Ideologi Tak Pernah Mati: Tarung Ideologi Pasca Pilpres 2019 - Atorcator

Atorcator

Menulis adalah usaha merawat kejernihan berpikir, menjaga kewarasan, dan menyimpan memori sebelum dunia terkatup.

Latest Update
Fetching data...

16 Juli 2019

Ideologi Tak Pernah Mati: Tarung Ideologi Pasca Pilpres 2019

Penulis: Nurbani Yusuf
Selasa 16 Juli 2019
foto: Beritagar

Atorcator.Com - Jangan berharap rekonsiliasi bisa mendamaikan apalagi putusan MK. Pilpres 2019 bukan hanya soal berapa jumlah biting suara yang ditilap--atau carut marut dpt dan situng KPU yang mengandung banyak masalah. Dibalik itu semua ada pertarungan ideologi yang sedang berebut dominan.

Ideologi telah mati. Daniel Bell keliru. Realitas nya malah sebaliknya. Ideologi tumbuh subur berikut varian-nya yang kecil-kecil tapi fanatik.

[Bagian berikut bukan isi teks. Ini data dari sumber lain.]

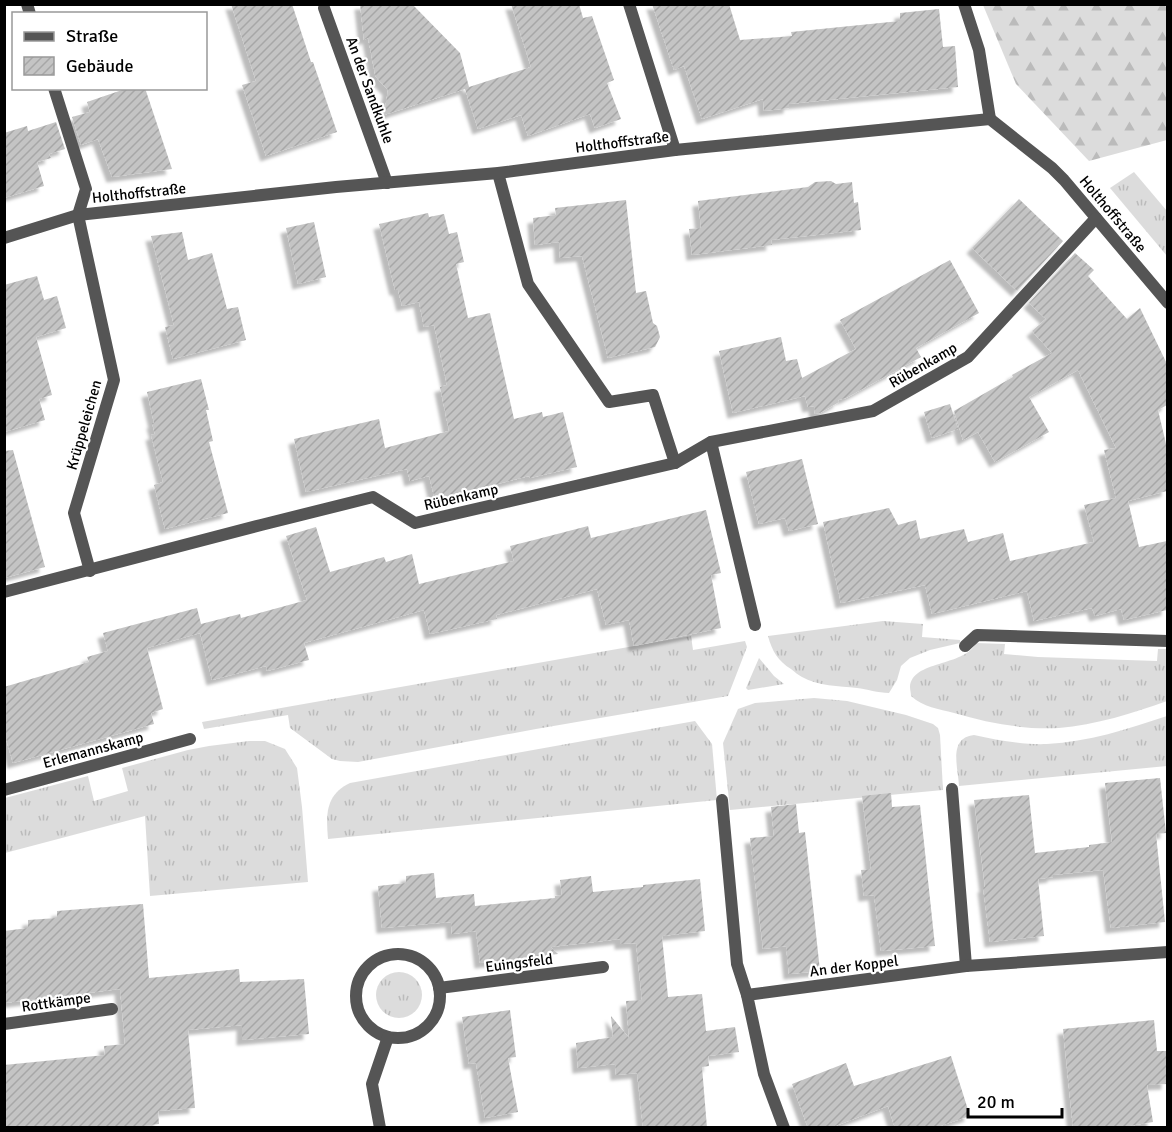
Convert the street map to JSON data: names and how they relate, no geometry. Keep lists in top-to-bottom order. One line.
{"streets":{"street":["An der Sandkuhle","Holthoffstraße","Rübenkamp","Krüppeleichen","Erlemannskamp","Euingsfeld","An der Koppel","Rottkämpe"]},"crossings":[["An der Sandkuhle","Holthoffstraße"],["Holthoffstraße","Rübenkamp"],["Holthoffstraße","Krüppeleichen"],["Rübenkamp","Krüppeleichen"]],"legend":["Straße","Gebäude"],"scale_bar":"20 m"}
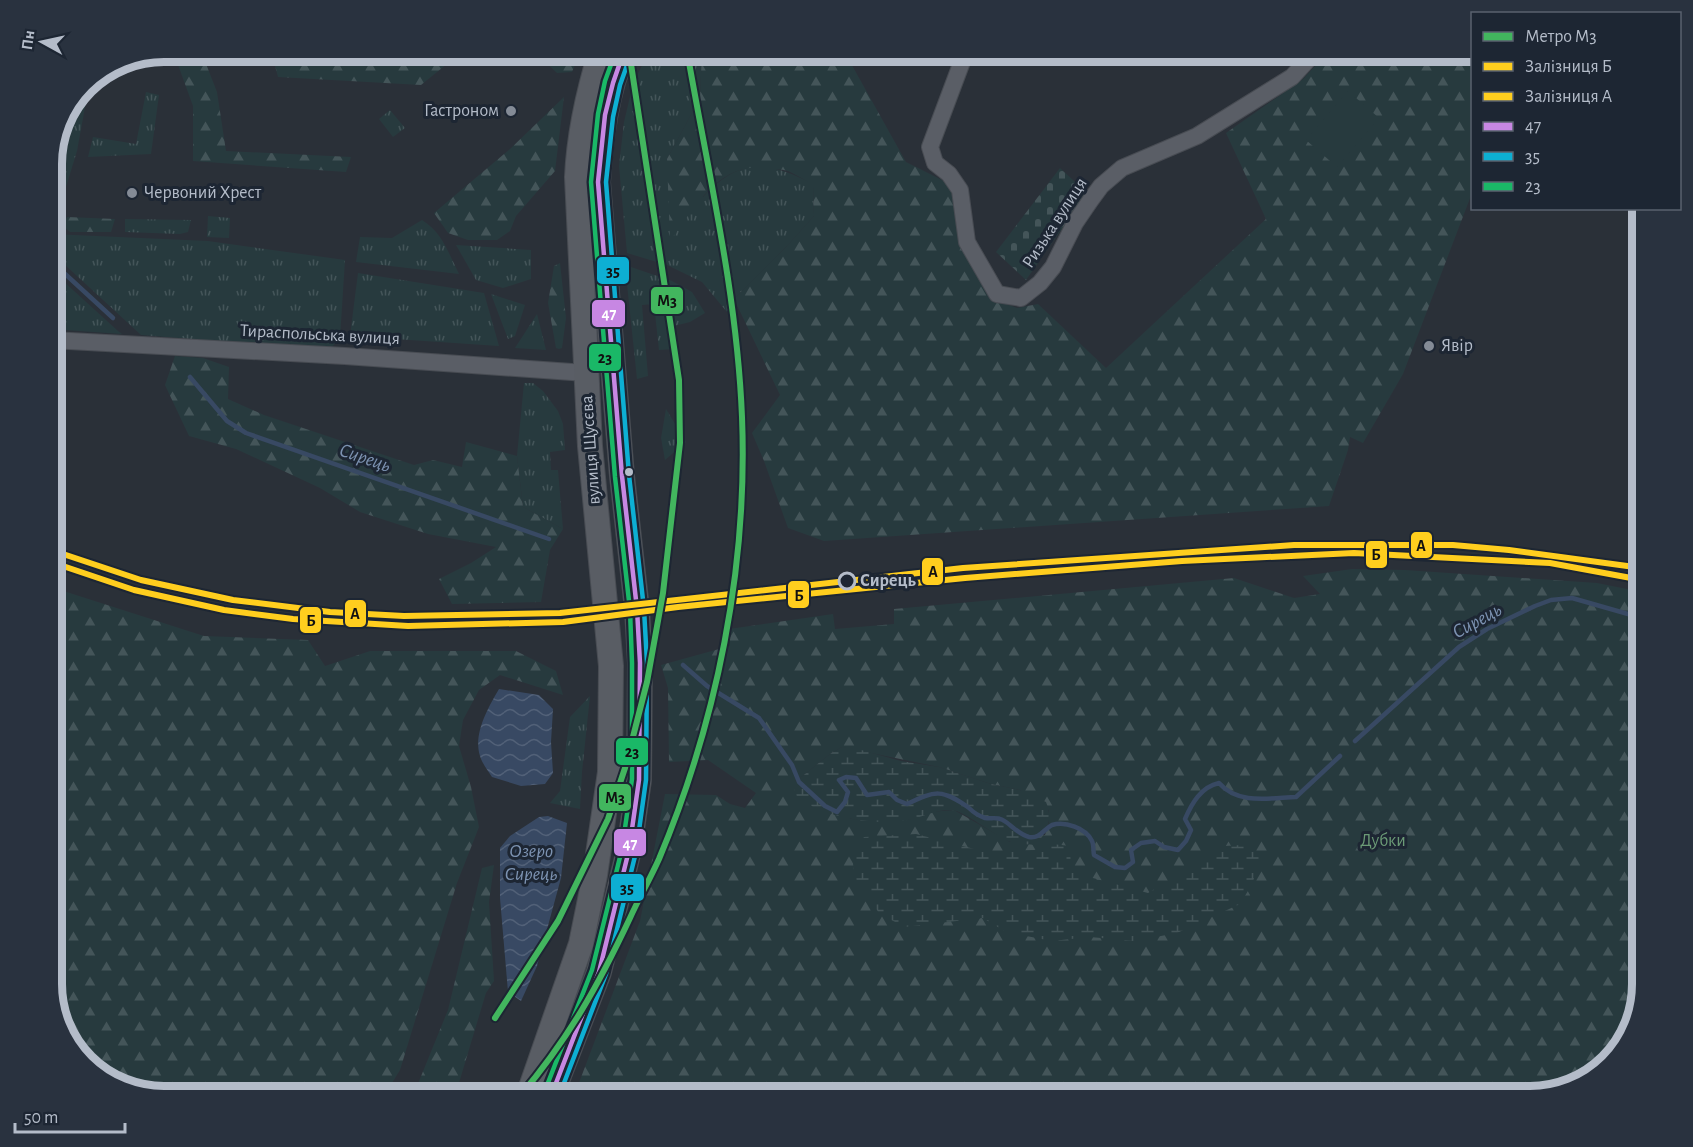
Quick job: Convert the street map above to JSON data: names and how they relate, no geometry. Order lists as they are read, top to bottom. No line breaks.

Pilpres 2019 seakan membangkitkan kembali pertarungan ideologi para foundhing father pendiri negara. Meski dengan kemasan berbeda.

Taruh saja ada koalisi Jokowi-Prabowo tak akan meredakan pertarungan ideologi politik. Ada perbedaan mimpi membangun negara masa depan yang sangat tajam cenderung keras. Saling hujat dan kritik sepertinya akan terus bertambah. Dan tak akan reda dalam waktu dekat.

*^^*
Setidaknya ada lima varian baru ideologi yang bakal terus bertarung hingga Pilpres 2024. Meski tak sesederhana nasakom di ujung orde lama di masa Presiden Soekarno.

Pertama--Ideologi reformasi. Sebagai proses dialektik rezim orde baru masa Presiden Soeharto. Menawarkan kebebasan dan kesamaan. Baik dalam politik ekonomi sosial bahkan agama. Demokrasi khas Indoenesia. Berbeda dengan demokrasi barat sekuler atau model timur tengah yang kaku. Ideologi reformasi cenderung anti mainstream dan terus berubah.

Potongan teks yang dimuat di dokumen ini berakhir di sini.